What this task involves
Take nothing but the lines from the one with "硬度は高い方（7.5～8）" through the one with "apézoïdal. Ce guidon" in the entries below, both ends kept, and return them exactly with pictures left out.

+++ Supplied records +++

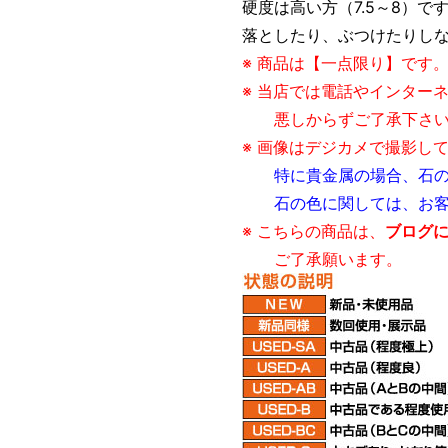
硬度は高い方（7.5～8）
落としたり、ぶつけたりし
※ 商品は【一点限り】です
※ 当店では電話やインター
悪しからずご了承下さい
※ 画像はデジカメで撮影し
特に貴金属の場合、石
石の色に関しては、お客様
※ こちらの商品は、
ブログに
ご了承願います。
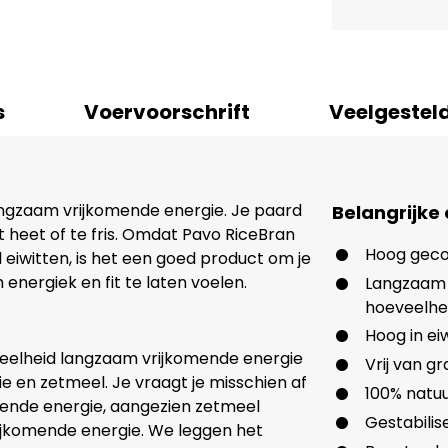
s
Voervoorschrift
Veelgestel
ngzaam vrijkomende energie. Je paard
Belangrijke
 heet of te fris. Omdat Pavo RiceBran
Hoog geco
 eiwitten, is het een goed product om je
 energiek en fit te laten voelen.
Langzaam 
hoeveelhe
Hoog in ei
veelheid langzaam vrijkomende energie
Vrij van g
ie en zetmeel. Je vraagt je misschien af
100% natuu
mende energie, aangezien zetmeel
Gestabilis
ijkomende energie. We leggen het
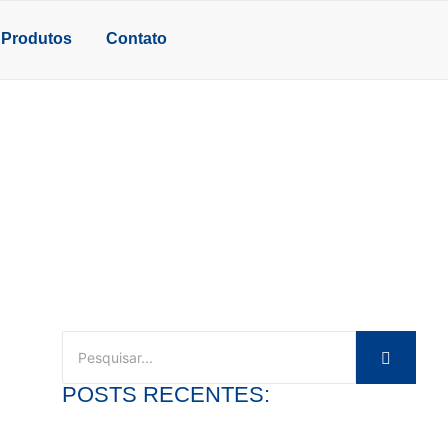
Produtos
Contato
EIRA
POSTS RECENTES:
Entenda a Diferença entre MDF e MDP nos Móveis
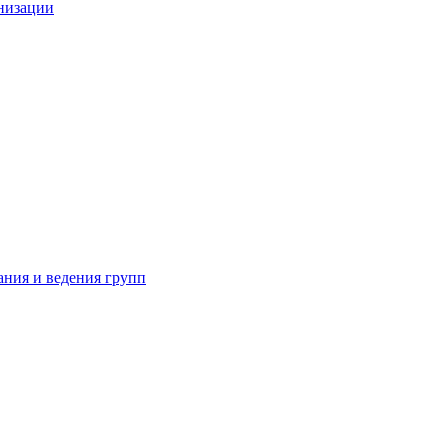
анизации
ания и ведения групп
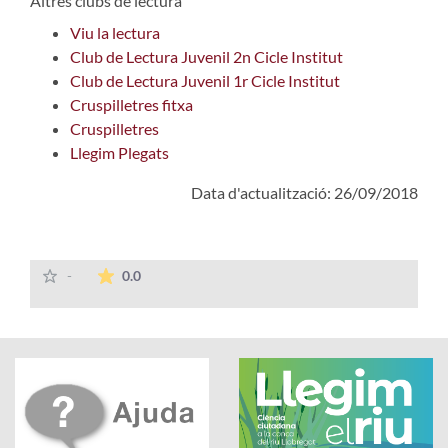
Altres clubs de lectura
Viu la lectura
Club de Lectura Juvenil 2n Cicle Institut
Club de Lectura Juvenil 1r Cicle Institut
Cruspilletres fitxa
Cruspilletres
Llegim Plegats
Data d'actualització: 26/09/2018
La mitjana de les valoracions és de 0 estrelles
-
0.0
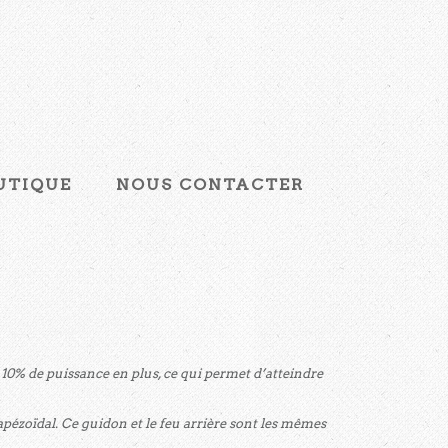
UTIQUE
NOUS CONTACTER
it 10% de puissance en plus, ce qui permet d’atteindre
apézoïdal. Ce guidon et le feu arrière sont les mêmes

+++
+++ Supplied records +++

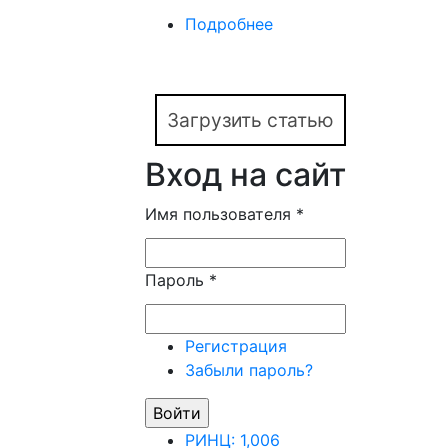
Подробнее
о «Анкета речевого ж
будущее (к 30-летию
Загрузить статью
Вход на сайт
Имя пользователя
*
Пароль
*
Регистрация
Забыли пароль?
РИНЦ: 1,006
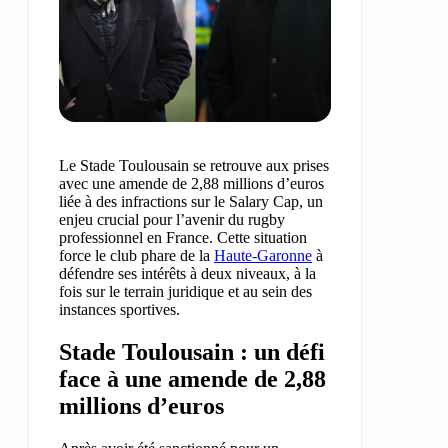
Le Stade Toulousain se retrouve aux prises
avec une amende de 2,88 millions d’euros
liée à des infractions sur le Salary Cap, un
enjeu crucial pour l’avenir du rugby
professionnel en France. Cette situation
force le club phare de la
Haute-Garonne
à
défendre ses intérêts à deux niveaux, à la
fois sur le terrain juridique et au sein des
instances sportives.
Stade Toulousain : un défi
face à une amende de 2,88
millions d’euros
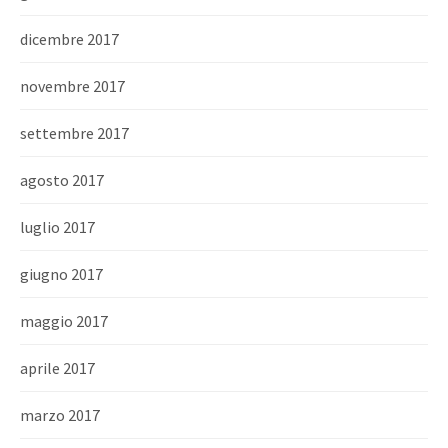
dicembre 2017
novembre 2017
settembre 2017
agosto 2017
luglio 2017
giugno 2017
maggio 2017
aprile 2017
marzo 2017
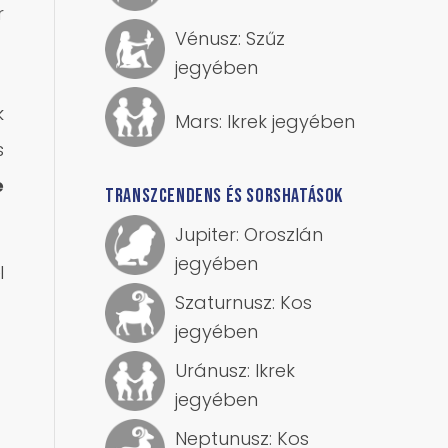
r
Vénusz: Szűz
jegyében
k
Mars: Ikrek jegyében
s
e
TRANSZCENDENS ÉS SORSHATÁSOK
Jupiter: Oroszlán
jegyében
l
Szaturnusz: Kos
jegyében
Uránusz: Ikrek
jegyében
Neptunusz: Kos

+++
+++ Supplied records +++

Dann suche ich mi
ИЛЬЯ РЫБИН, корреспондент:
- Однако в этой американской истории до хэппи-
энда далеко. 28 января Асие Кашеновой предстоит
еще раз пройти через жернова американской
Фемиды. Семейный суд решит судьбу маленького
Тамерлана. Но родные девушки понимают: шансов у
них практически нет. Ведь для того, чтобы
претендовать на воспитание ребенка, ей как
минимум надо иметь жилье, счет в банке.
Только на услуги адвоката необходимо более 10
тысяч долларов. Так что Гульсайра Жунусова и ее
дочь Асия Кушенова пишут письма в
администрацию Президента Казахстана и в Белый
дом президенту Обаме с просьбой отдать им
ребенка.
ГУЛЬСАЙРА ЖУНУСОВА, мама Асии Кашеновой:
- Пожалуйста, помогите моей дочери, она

+++

Written solution
硬度は高い方（7.5～8）
落としたり、ぶつけたりし
※ 商品は【一点限り】です
※ 当店では電話やインター
悪しからずご了承下さい
※ 画像はデジカメで撮影し
特に貴金属の場合、石
石の色に関しては、お客様
※ こちらの商品は、
ブログに
ご了承願います。
s
Voervoorschrift
Veelgestel
ngzaam vrijkomende energie. Je paard
Belangrijke
 heet of te fris. Omdat Pavo RiceBran
Hoog geco
 eiwitten, is het een goed product om je
 energiek en fit te laten voelen.
Langzaam 
hoeveelhe
Hoog in ei
veelheid langzaam vrijkomende energie
Vrij van g
ie en zetmeel. Je vraagt je misschien af
100% natuu
mende energie, aangezien zetmeel
Gestabilis
ijkomende energie. We leggen het
Produtos
Contato
EIRA
POSTS RECENTES:
Entenda a Diferença entre MDF e MDP nos Móveis
анизации
ания и ведения групп
Altres clubs de lectura
Viu la lectura
Club de Lectura Juvenil 2n Cicle Institut
Club de Lectura Juvenil 1r Cicle Institut
Cruspilletres fitxa
Cruspilletres
Llegim Plegats
Data d'actualització: 26/09/2018
La mitjana de les valoracions és de 0 estrelles
-
0.0
UTIQUE
NOUS CONTACTER
it 10% de puissance en plus, ce qui permet d’atteindre
apézoïdal. Ce guidon et le feu arrière sont les mêmes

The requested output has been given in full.